Yes, by all means let’s throw more money at the unaccountable government monopoly system as the only permissible defense for children experiencing trauma!

I promise not to be traumatized if you let me know what you think.

9 Responses to Childhood Trauma and School Choice

  1. Martha Bradley-Dorsey says:

    Jay,

    Thank you for posting this. My learning in the last year or so has reminded me of just how dangerous it is to give indiscriminate money toward an idea without *at least *employing Hippocrates’ advice to “first, do no harm”. There are a lot of snake oil salesmen out there, and a lot of harm is done in the name of educational “helping”.

    I have a strong hunch this is what you were telling me about a year ago. I misunderstood you, and for that I apologize.

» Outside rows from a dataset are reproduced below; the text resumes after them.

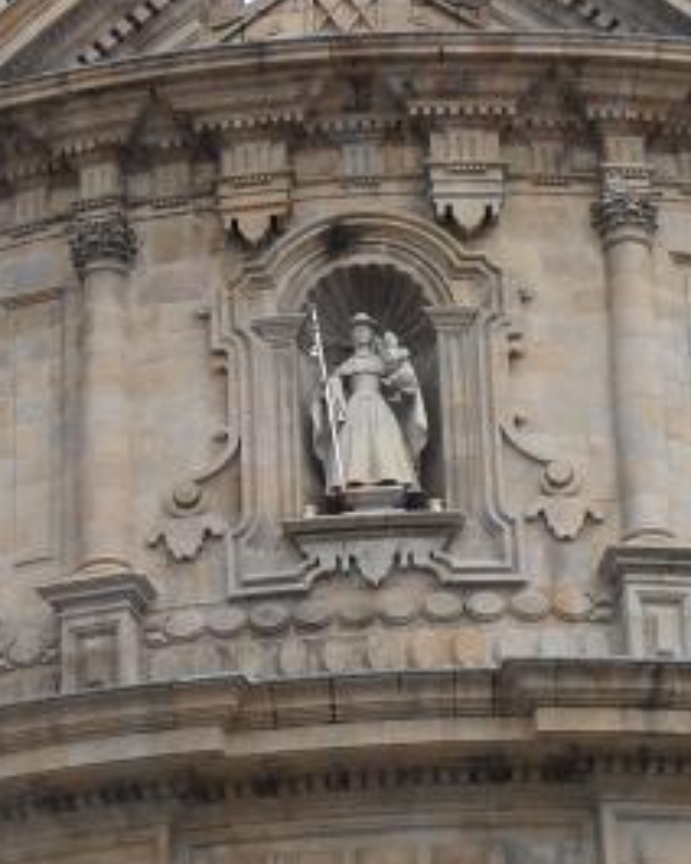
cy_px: 427
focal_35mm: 171
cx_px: 355
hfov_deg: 9.0
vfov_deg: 11.3
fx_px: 4371
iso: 80
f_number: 5.1
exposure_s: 1/400
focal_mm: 15.51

    Thank you ever so much for all that I am learning in the program!

    Best, – Martha

    On Mon, Sep 9, 2019 at 9:06 AM Jay P. Greene’s Blog wrote:

    > Greg Forster posted: ” (Guest post by Greg Forster) Opinion leaders in > Oklahoma are orchestrating a full-court press to use remediation of > “childhood trauma” as the next narrative under which they should get big, > indiscriminate spending increases without accountability for r” >

  2. Michael Shaughnessy says:

    I agree with almost all of what you have to say- I would just like to differentiate between “mental health disorders” which could be of a psychiatric or psychological nature ( childhood schizophrenia, pervasive developmental delay or autism) and children who have been sexually, physically and emotionally abused. All these children need specialized treatment and not all should be “mainstreamed”. My heart does go out to children who have experienced trauma and I sincerely hope they receive the treatment and care they deserve.

    • Greg Forster says:

      Yes, that is an important distinction. Nonetheless, people on both sides of it (children and adults alike) may benefit from mental health services.

  3. Bonnie Hausman says:

    I agree totally with Jay Greene’s critique of the proposal for indiscriminate funding for trauma cases, as sympathetic as I am for trauma. I also believe every parent should be able to exercise school choice. But all spending decisions should carry the obligation to demonstrate accountability. So long as everyone does not have school school, this particular proposal should carry the obligation to demonstrate outcomes per case. Since each case is a special case, then each outcome decision is a special, data-based decision.

  4. Bonnie Hausman says:

    I agree totally with Jay Greene’s critique of the proposal for indiscriminate funding for trauma cases, as sympathetic as I am for those who have experienced trauma. I also believe every parent should be able to exercise school choice and that all spending decisions should carry the obligation to demonstrate accountability. So long as everyone does not have school choice, this particular proposal should carry the obligation to demonstrate outcomes per case. Since each case is a special case, then each outcome decision should be a special, data-based decision.